== SUPPLIED TEXT ==

This article was written in 2014. It might or it might not be outdated. And it could be that the layout breaks. If that’s the case please let me know.

Freedom

The people of Creative Mornings in Utrecht asked me to do a small talk about Freedom1 (video here). It’s always nice to get a topic for a talk, especially such a light hearted one. At least, if you look at freedom as a beautiful thing. But there are many definitions of freedom, and I think that I should mention one in particular before I start talking about the wonderful kinds of freedom the web has brought us.

“We decide and we order”

I have to start with the freedom we, here in the West, take for granted.

A photo of Ai Weiwei

Photo © Gao Yuan 高远, 2009

When I think about creative freedom I have to think about Ai Weiwei, an artist who goes in and out of jail because the government of the country he lives in doesn’t like the things he makes and the things he does. Just try to imagine what that means. I get scared when I do.

A drawing of Bassel Khartabil

Free Bassel

Or I think about Bassel Khartabil who’s been imprisoned in Syria for over two years now, without a trial, without an accusation. He was involved in creating open source software which enabled people to easily share stuff. Share ideas. Create things. He is in prison now. Thinking about this completely arbitrary punishment makes me desperate.

An image of the face of evil

Or think of the six young, happy kids in Tehran who were forced to apologise for being happy on state TV. Their crime was dancing on the streets, like all kids around the world should be doing. Imagine growing up in a community where you’re not allowed to act normal. It terrifies me.

A photo of the Greek military Junta

Or imagine that one morning you wake up and there’s martial music playing over the radio, all day long. Interrupted every now and then by an official statement by your new leaders that starts with We decide and we order. And imagine that freedom of thought is illegal as of now. I can’t even try to imagine that. And yet this was the situation in Greece less than 40 years ago.

You were not allowed to think for yourself.

Trying to imagine this kind of craziness might keep you from becoming an asshole.

This craziness is the situation in many countries in the world. It’s important to remember this. And it’s important to realise that the web has made it much harder for repressive regimes to be completely totalitarian. It’s much easier nowadays to share alternative or unwelcome thoughts: we don’t need a physical printing press, and we don’t need to distribute physical copies. That’s why the open web is so important; and that’s why the web should not be controlled by a state, or an organisation. Remember that every now and then.

Freedom to be creative

I’m sorry for depressing you, but I can’t do a talk about freedom without trying to explain how important it is. Lack of freedom is terrifying, but freedom itself is something that needs to be celebrated.

Freedom is something we have, more or less, and it allows us to be creative. It allows us to create stuff. And since I was invited to do this talk, I’ll take the freedom to show the stuff that I create. First of all I think it’s important to understand that it’s easy to create stuff for the web. Much easier than it is to create stuff in real life.

== DATASET EXCERPTS ==
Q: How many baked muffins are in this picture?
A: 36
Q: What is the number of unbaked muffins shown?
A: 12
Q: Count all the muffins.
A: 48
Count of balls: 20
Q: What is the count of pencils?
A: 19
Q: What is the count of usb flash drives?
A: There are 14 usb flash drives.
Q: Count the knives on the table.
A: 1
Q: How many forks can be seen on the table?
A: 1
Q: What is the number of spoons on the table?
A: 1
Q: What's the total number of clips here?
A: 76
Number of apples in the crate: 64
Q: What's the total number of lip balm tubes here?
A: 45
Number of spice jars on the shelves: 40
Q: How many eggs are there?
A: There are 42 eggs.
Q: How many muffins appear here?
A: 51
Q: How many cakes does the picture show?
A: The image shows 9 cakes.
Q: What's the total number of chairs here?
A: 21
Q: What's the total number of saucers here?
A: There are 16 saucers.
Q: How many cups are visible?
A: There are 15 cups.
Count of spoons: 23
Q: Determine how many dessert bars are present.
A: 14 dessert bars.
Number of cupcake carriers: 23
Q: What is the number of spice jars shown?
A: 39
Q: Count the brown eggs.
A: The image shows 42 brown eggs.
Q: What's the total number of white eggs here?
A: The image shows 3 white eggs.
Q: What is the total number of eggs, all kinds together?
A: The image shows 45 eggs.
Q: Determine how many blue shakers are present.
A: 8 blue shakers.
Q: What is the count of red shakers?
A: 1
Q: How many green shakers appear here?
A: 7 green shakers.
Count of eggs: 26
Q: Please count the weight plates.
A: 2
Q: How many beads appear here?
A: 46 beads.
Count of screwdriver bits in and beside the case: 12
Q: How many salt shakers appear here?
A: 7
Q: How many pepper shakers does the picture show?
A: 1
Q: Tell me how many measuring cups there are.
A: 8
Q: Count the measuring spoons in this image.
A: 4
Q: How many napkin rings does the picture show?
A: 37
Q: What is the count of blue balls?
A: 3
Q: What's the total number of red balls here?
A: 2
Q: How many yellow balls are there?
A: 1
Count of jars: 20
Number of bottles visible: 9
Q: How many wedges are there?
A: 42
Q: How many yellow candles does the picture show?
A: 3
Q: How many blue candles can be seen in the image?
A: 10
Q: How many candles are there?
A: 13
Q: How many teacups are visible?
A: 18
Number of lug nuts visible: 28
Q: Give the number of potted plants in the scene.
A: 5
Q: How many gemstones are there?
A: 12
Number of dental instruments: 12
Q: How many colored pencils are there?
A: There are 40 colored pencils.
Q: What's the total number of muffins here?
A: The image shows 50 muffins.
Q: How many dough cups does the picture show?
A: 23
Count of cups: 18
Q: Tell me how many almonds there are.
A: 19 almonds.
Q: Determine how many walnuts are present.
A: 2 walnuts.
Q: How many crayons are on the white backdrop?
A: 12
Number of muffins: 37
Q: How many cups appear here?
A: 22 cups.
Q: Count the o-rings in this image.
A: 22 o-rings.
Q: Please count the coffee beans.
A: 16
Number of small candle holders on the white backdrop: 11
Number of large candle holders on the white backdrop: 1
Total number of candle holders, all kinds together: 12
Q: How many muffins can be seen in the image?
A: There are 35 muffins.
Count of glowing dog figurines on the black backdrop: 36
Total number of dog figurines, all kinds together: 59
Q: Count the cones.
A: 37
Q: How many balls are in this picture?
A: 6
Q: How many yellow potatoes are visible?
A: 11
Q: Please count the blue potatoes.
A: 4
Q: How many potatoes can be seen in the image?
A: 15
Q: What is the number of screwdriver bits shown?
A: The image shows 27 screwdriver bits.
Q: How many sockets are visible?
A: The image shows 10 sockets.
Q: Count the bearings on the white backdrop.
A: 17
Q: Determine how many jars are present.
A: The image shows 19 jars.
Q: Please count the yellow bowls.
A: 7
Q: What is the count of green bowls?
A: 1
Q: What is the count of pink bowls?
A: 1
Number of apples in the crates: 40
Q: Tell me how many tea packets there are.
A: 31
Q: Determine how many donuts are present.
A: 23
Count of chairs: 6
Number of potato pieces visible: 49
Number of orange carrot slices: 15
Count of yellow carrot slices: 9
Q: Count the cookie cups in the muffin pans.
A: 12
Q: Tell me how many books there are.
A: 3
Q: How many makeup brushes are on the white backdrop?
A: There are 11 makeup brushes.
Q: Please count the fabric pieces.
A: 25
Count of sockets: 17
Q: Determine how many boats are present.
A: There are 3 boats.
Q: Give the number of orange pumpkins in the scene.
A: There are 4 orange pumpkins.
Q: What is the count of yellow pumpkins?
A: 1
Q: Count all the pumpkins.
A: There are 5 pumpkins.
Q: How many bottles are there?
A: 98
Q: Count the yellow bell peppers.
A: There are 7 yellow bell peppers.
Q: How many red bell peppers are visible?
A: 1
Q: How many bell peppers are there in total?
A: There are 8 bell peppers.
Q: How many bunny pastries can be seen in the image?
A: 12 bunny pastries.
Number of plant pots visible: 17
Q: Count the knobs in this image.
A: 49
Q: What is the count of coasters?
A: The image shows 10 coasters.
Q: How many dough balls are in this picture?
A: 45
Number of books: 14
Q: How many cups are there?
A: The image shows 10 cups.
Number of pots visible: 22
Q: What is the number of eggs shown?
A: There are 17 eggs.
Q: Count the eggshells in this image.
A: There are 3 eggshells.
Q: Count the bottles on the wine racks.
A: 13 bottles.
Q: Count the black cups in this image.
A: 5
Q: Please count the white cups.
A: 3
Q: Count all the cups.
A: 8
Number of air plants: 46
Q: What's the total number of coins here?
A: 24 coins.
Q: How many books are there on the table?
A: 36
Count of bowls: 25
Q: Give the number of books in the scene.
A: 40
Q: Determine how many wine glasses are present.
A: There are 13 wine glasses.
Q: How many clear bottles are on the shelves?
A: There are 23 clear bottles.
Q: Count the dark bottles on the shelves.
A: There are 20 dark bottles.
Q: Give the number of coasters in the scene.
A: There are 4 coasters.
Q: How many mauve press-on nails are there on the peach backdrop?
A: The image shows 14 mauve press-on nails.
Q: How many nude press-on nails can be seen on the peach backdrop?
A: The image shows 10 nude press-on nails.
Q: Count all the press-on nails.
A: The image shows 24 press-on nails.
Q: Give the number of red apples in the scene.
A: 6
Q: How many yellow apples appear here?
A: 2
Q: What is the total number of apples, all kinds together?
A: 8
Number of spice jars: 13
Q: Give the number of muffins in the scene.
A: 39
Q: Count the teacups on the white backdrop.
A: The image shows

== TASK TO CARRY OUT ==
Quote the article on freedom word for word, between "Trying to imagine" and "to be celebrated.", inclusive.

== EXERCISE RESPONSE ==
Trying to imagine this kind of craziness might keep you from becoming an asshole.

This craziness is the situation in many countries in the world. It’s important to remember this. And it’s important to realise that the web has made it much harder for repressive regimes to be completely totalitarian. It’s much easier nowadays to share alternative or unwelcome thoughts: we don’t need a physical printing press, and we don’t need to distribute physical copies. That’s why the open web is so important; and that’s why the web should not be controlled by a state, or an organisation. Remember that every now and then.

Freedom to be creative

I’m sorry for depressing you, but I can’t do a talk about freedom without trying to explain how important it is. Lack of freedom is terrifying, but freedom itself is something that needs to be celebrated.